Soaring prices have been the big economic story for quite a while. But there are signs that inflation could be on the verge of getting pushed off the front pages – or at least further down on the front page – to make room for another ominous economic condition: recession.

Last week we received some disconcerting news along the recession front. It turns out that gross domestic product (GDP) fell 1.4% in the first quarter of the year. The consensus estimate was that we would see growth of 1% in the first quarter.[1]

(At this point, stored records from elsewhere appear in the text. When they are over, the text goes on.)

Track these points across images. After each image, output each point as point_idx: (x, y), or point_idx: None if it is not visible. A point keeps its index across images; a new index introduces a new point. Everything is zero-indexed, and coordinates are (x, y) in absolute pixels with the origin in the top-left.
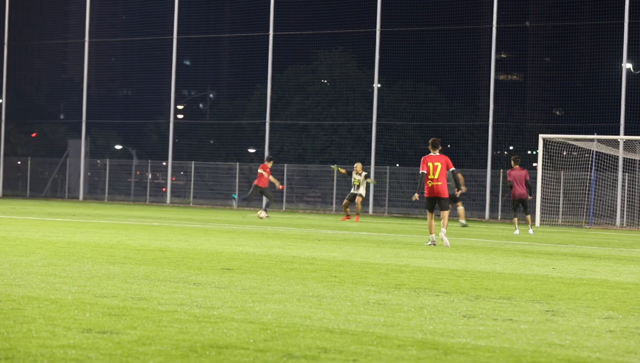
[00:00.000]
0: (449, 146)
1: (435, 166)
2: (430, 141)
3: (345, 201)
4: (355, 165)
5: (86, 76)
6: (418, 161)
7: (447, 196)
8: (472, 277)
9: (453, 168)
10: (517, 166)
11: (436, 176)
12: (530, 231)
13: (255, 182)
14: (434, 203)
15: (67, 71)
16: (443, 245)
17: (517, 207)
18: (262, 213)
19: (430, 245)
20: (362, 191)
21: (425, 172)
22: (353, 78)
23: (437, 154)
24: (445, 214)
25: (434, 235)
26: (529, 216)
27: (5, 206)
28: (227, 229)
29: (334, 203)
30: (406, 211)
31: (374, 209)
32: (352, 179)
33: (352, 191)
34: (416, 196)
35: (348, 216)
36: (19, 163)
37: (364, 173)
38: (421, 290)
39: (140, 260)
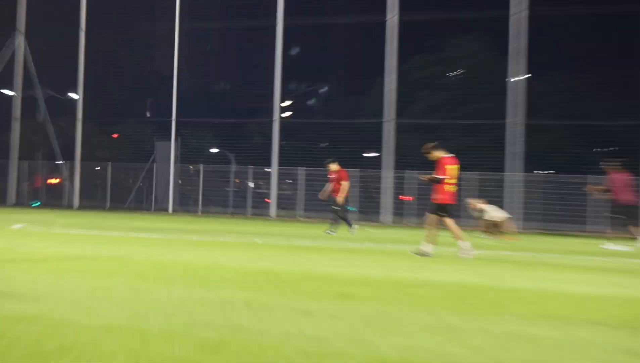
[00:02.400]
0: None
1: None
2: None
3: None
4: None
5: (177, 67)
6: (573, 166)
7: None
8: (627, 304)
9: None
10: (616, 170)
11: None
12: (621, 247)
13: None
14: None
15: (155, 63)
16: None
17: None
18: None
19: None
20: None
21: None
22: (492, 69)
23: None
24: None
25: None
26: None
27: (82, 220)
28: (342, 247)
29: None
30: (554, 226)
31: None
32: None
33: None
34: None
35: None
36: (98, 169)
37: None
38: (571, 320)
39: (239, 284)
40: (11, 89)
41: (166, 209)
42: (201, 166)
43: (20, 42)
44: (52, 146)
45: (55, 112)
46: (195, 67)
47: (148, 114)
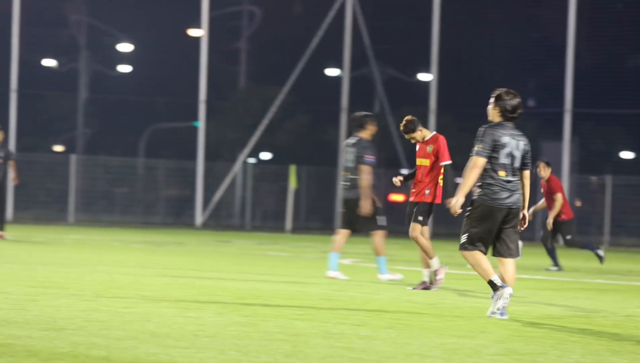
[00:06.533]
0: None
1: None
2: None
3: None
4: None
5: (574, 35)
6: None
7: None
8: None
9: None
10: None
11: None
12: None
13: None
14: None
15: (541, 28)
16: None
17: None
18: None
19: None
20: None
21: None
22: None
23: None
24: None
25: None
26: None
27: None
28: None
29: None
30: None
31: None
32: None
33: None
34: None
35: None
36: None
37: None
38: None
39: None
40: (336, 66)
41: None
42: (608, 178)
43: (348, 3)
44: (394, 148)
45: (398, 101)
46: (601, 34)
47: (531, 103)
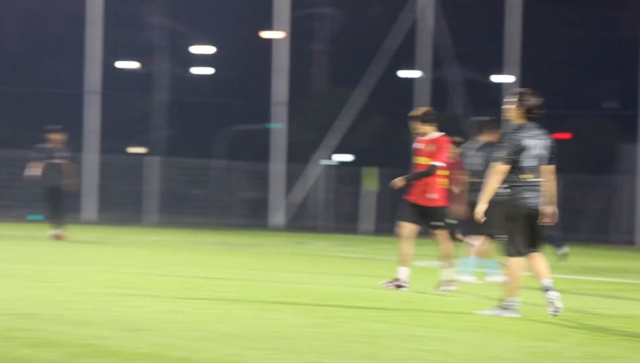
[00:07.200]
0: None
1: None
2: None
3: None
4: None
5: None
6: None
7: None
8: None
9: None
10: None
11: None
12: None
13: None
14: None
15: (621, 29)
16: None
17: None
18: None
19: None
20: None
21: None
22: None
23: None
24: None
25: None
26: None
27: None
28: None
29: None
30: None
31: None
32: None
33: None
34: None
35: None
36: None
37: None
38: None
39: None
40: (412, 68)
41: (631, 242)
42: None
43: (425, 5)
44: None
45: (474, 103)
46: None
47: (609, 105)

The White House was quick to dismiss the significance of the drop in GDP by attributing it to what President Biden called “technical factors.”[2] He was referring to the determination that growth was pulled backwards by such influences as a drop in exports, a rise in imports and less spending by governments at all levels, rather than by a drop in consumer spending.[3] Indeed, consumer spending increased by 2.7% against a backdrop of rising prices.[4]

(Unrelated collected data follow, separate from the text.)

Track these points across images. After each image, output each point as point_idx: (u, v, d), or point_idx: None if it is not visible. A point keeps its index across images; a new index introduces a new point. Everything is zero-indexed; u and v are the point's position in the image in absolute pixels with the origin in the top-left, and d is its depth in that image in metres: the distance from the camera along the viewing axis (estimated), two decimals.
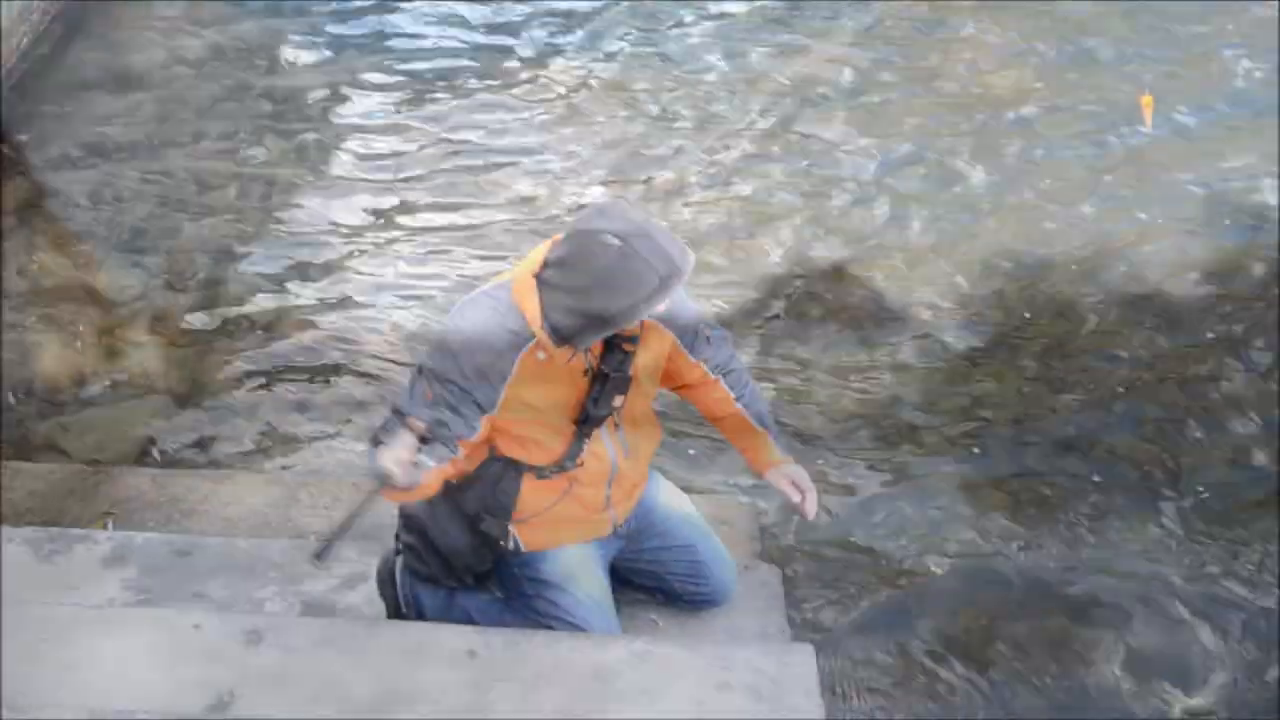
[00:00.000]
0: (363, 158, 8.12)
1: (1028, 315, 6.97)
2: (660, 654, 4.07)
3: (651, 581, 4.48)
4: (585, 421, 4.04)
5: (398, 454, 3.66)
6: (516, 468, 4.08)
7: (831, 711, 4.03)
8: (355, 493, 3.75)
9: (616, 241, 3.67)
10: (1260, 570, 5.64)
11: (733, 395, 4.31)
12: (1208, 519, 5.86)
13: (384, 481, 3.66)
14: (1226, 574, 5.62)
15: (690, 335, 4.18)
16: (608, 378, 4.01)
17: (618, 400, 4.06)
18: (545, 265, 3.82)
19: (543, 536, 4.19)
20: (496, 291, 3.93)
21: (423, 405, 3.81)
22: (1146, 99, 7.26)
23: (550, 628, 4.19)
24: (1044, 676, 5.13)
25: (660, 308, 3.80)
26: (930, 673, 5.16)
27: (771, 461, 4.37)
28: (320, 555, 3.83)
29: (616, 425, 4.13)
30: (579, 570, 4.23)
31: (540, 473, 4.08)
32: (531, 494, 4.11)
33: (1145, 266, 7.28)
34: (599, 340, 3.88)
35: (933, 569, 5.63)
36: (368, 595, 4.48)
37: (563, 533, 4.21)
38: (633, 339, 4.00)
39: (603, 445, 4.11)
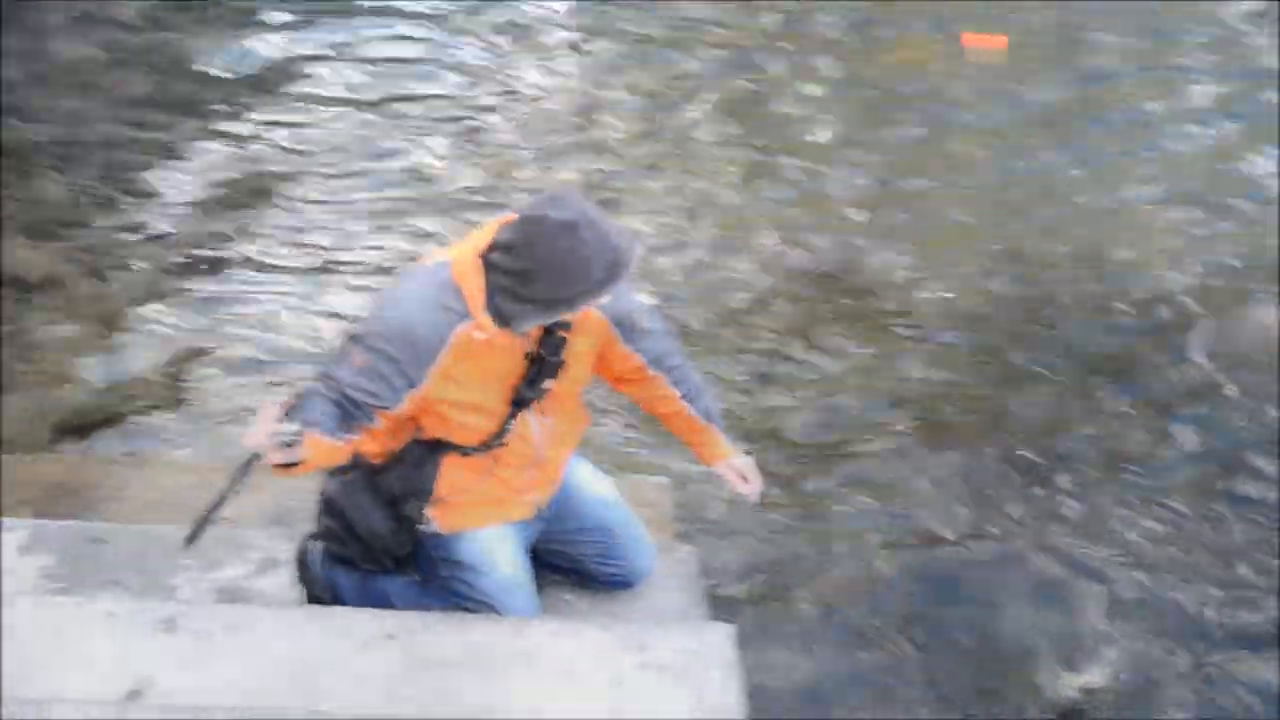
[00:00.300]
0: None
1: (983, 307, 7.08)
2: (580, 635, 4.08)
3: (569, 564, 4.49)
4: (515, 403, 4.03)
5: (263, 429, 3.63)
6: (439, 448, 4.07)
7: (750, 690, 4.04)
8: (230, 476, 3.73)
9: (567, 229, 3.69)
10: (1191, 551, 5.76)
11: (678, 394, 4.32)
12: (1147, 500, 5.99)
13: (257, 458, 3.63)
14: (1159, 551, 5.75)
15: (626, 324, 4.18)
16: (543, 361, 4.01)
17: (549, 384, 4.06)
18: (492, 247, 3.83)
19: (462, 518, 4.18)
20: (435, 269, 3.93)
21: (353, 371, 3.80)
22: (990, 38, 7.30)
23: (469, 610, 4.18)
24: (966, 657, 5.22)
25: (605, 298, 3.81)
26: (852, 653, 5.24)
27: (719, 455, 4.42)
28: (191, 538, 3.78)
29: (544, 410, 4.13)
30: (497, 552, 4.22)
31: (464, 451, 4.07)
32: (453, 473, 4.11)
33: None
34: (538, 325, 3.90)
35: (867, 553, 5.70)
36: (283, 580, 4.45)
37: (482, 514, 4.21)
38: (567, 325, 4.01)
39: (529, 428, 4.11)
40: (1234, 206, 7.77)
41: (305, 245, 7.34)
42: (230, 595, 4.44)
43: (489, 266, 3.83)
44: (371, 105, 8.51)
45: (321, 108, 8.48)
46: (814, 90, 8.73)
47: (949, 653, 5.24)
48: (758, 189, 7.91)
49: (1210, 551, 5.71)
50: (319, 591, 4.37)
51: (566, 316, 3.88)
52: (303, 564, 4.40)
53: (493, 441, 4.07)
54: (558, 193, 3.88)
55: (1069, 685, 5.14)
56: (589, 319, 4.04)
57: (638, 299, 4.23)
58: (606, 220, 3.77)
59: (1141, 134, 8.43)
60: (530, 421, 4.10)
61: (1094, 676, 5.18)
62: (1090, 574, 5.57)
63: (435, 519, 4.16)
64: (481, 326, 3.85)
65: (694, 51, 9.19)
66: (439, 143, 8.21)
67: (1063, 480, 6.03)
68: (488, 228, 3.91)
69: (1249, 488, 6.01)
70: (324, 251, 7.30)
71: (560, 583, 4.49)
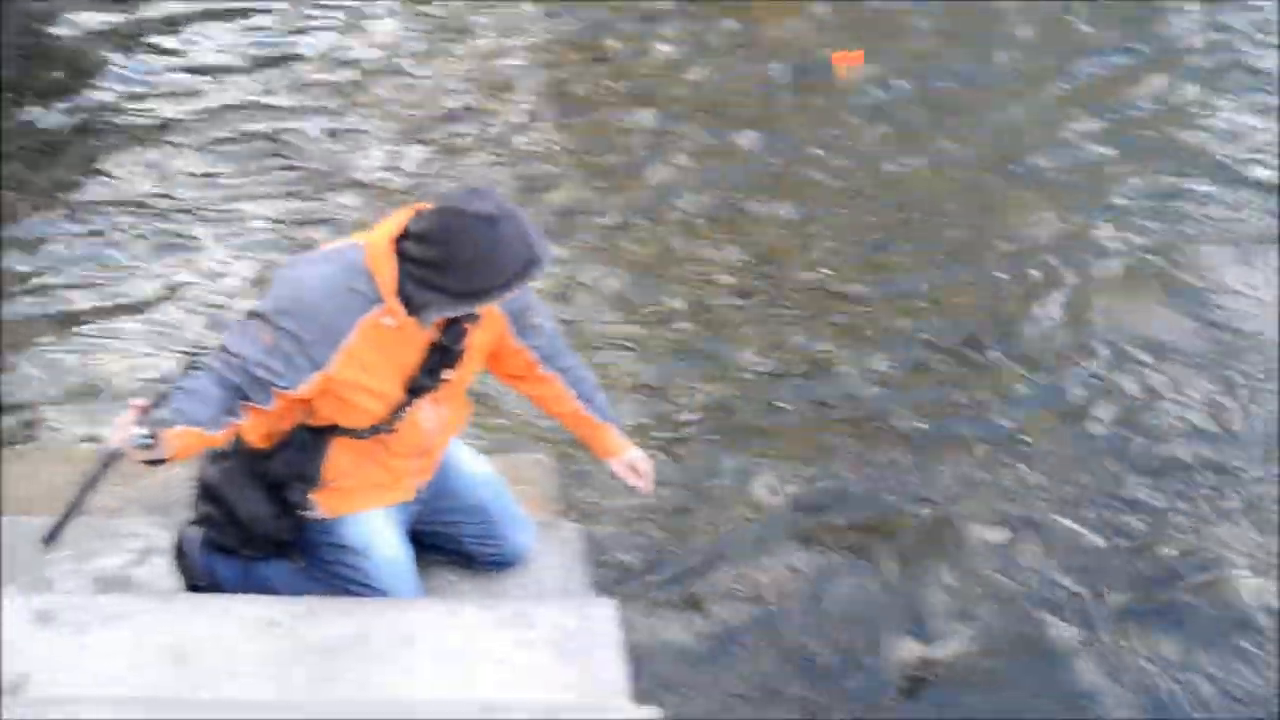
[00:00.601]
0: None
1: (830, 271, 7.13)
2: (462, 615, 4.08)
3: (449, 545, 4.50)
4: (412, 390, 4.04)
5: (119, 432, 3.64)
6: (328, 433, 4.06)
7: (633, 664, 4.07)
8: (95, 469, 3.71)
9: (486, 223, 3.74)
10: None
11: (573, 394, 4.39)
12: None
13: (116, 456, 3.64)
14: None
15: (521, 319, 4.22)
16: (444, 350, 4.03)
17: (448, 374, 4.08)
18: (406, 235, 3.85)
19: (345, 502, 4.17)
20: (347, 251, 3.94)
21: (258, 349, 3.80)
22: (849, 54, 7.39)
23: (352, 594, 4.17)
24: (837, 624, 5.30)
25: (515, 294, 3.86)
26: (733, 628, 5.29)
27: (614, 450, 4.48)
28: (50, 537, 3.76)
29: (438, 399, 4.14)
30: (380, 535, 4.22)
31: (355, 435, 4.07)
32: (340, 458, 4.10)
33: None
34: (445, 316, 3.91)
35: (742, 520, 5.76)
36: (163, 569, 4.40)
37: (366, 498, 4.20)
38: (474, 317, 4.03)
39: (423, 415, 4.12)
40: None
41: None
42: (109, 585, 4.39)
43: (402, 254, 3.85)
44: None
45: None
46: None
47: (822, 625, 5.31)
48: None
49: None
50: (198, 580, 4.33)
51: (474, 310, 3.92)
52: (180, 552, 4.36)
53: (384, 426, 4.07)
54: (478, 186, 3.93)
55: (914, 654, 5.24)
56: (489, 313, 4.07)
57: (533, 295, 4.26)
58: (524, 217, 3.82)
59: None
60: (424, 409, 4.11)
61: (941, 649, 5.26)
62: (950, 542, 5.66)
63: (318, 503, 4.14)
64: (391, 312, 3.86)
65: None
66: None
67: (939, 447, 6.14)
68: (401, 214, 3.93)
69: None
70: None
71: (443, 563, 4.50)
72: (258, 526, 4.18)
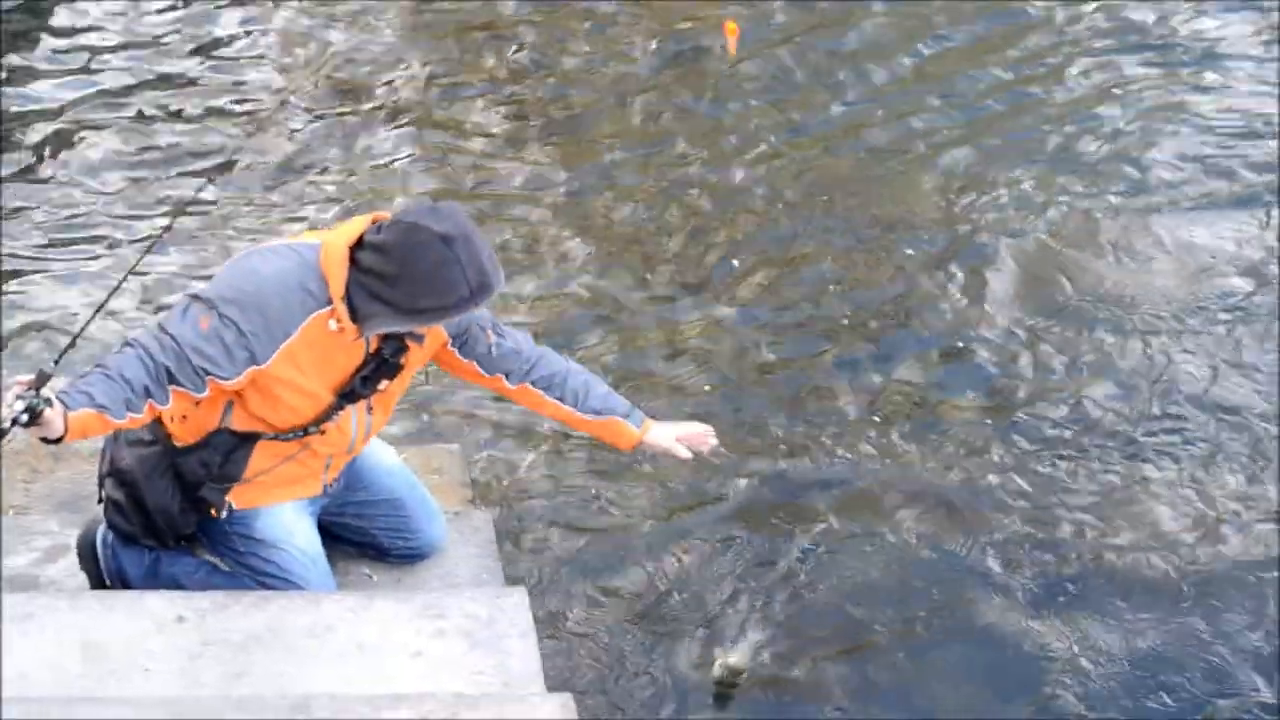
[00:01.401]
0: None
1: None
2: (373, 607, 4.10)
3: (359, 537, 4.49)
4: (346, 396, 4.03)
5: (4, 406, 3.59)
6: (251, 438, 4.05)
7: (545, 652, 4.10)
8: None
9: (440, 244, 3.73)
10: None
11: (550, 399, 4.33)
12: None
13: None
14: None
15: (462, 335, 4.21)
16: (383, 362, 4.02)
17: (383, 384, 4.08)
18: (362, 244, 3.84)
19: (258, 496, 4.16)
20: (302, 249, 3.92)
21: (197, 334, 3.77)
22: (730, 26, 7.34)
23: (266, 586, 4.16)
24: (754, 609, 5.34)
25: (459, 318, 3.89)
26: (636, 609, 5.34)
27: (633, 438, 4.41)
28: None
29: (370, 406, 4.14)
30: (293, 527, 4.22)
31: (278, 436, 4.06)
32: (262, 458, 4.09)
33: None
34: (386, 330, 3.92)
35: (653, 504, 5.78)
36: (70, 567, 4.38)
37: (279, 493, 4.19)
38: (419, 337, 4.05)
39: (349, 421, 4.12)
40: None
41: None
42: (17, 584, 4.35)
43: (355, 262, 3.84)
44: None
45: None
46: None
47: (739, 609, 5.36)
48: None
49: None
50: (105, 578, 4.31)
51: (418, 329, 3.96)
52: (86, 552, 4.33)
53: (310, 428, 4.06)
54: (439, 204, 3.95)
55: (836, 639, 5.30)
56: (430, 330, 4.09)
57: (483, 313, 4.21)
58: (481, 241, 3.82)
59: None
60: (352, 415, 4.11)
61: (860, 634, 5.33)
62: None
63: (230, 499, 4.13)
64: (338, 316, 3.86)
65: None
66: None
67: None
68: (358, 222, 3.92)
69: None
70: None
71: (355, 556, 4.50)
72: (160, 517, 4.16)
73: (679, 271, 6.99)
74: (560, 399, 4.34)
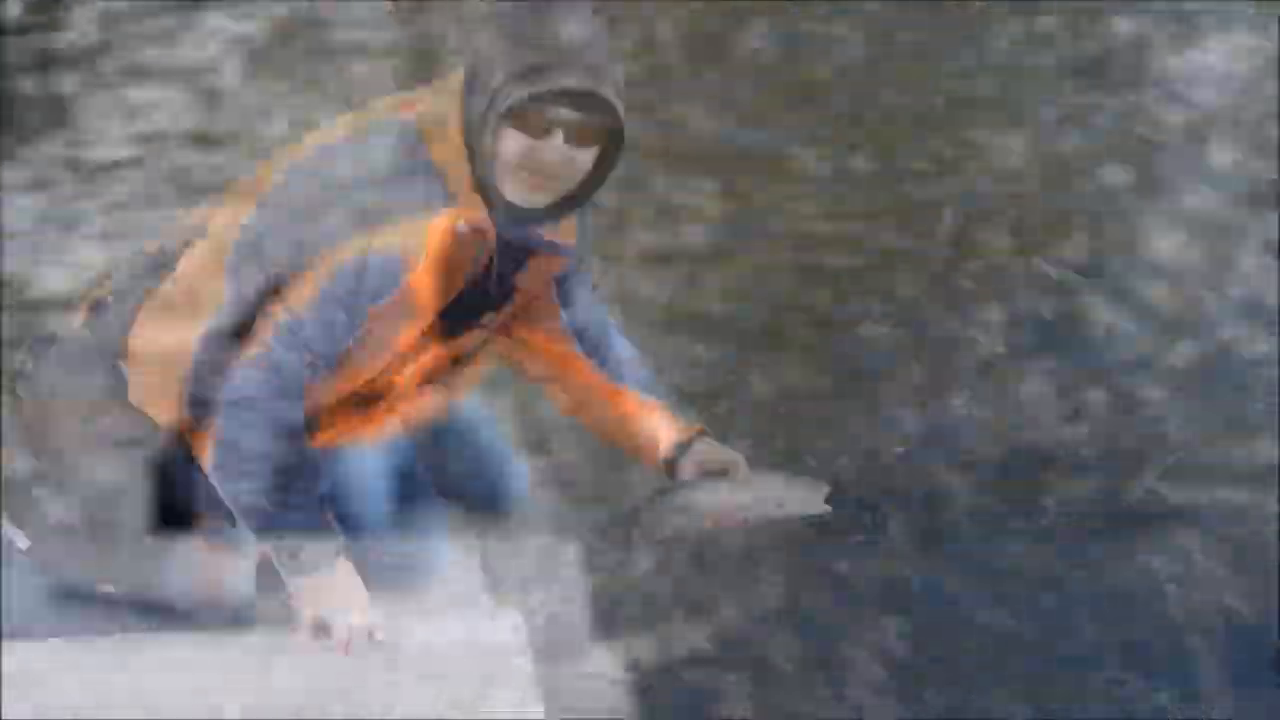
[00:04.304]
0: None
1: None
2: None
3: (447, 486, 3.86)
4: (450, 333, 3.23)
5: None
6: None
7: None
8: None
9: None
10: None
11: (594, 366, 3.56)
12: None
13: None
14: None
15: (569, 279, 3.47)
16: (488, 289, 3.19)
17: (487, 317, 3.29)
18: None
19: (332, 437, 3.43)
20: (391, 128, 2.97)
21: (315, 323, 3.01)
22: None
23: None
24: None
25: (580, 87, 2.93)
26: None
27: (675, 434, 3.55)
28: None
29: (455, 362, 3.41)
30: (366, 462, 3.56)
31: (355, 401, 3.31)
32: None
33: None
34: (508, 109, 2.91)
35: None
36: None
37: (354, 435, 3.50)
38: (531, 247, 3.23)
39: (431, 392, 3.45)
40: None
41: None
42: None
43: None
44: None
45: None
46: None
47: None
48: None
49: None
50: None
51: (542, 91, 2.90)
52: None
53: (379, 395, 3.35)
54: None
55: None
56: (546, 259, 3.31)
57: (589, 275, 3.57)
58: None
59: None
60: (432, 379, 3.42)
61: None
62: None
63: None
64: (466, 214, 3.00)
65: None
66: None
67: None
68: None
69: None
70: None
71: None
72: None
73: None
74: (608, 373, 3.54)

By contrast, the Editorial Board at the Wall Street Journal seemed to find the GDP figure worthy of at least modest alarm, noting that the contraction came before any meaningful interest-rate increases had been initiated.[5] In other words, “technical factors” or not, news of a shrinking GDP one week before the central bank raised interest rates by a bigger-than-usual margin of 50 basis points could be viewed as concerning.

As a matter of fact, we now are hearing from highly respected figures on the macroeconomic front that recession is all but certain. One of the world’s most respected global banking institutions recently revised their prediction of a mild recession – made only a few weeks ago – to say they now are expecting the U.S. to experience a significant downturn. And the former vice chair of the Federal Reserve recently suggested for the first time that recession is “inevitable.”

In my view, it’s worth taking note of these publicly declared projections from respected economic authorities in recent days and weeks that we’re in store for a major economic setback. And it’s also significant that Q1 GDP surprised practically everybody and shrank before the effects of rate hikes actually were felt. That certainly doesn’t help the case of those who contend we will see either no recession or one that proves relatively inconsequential.[6]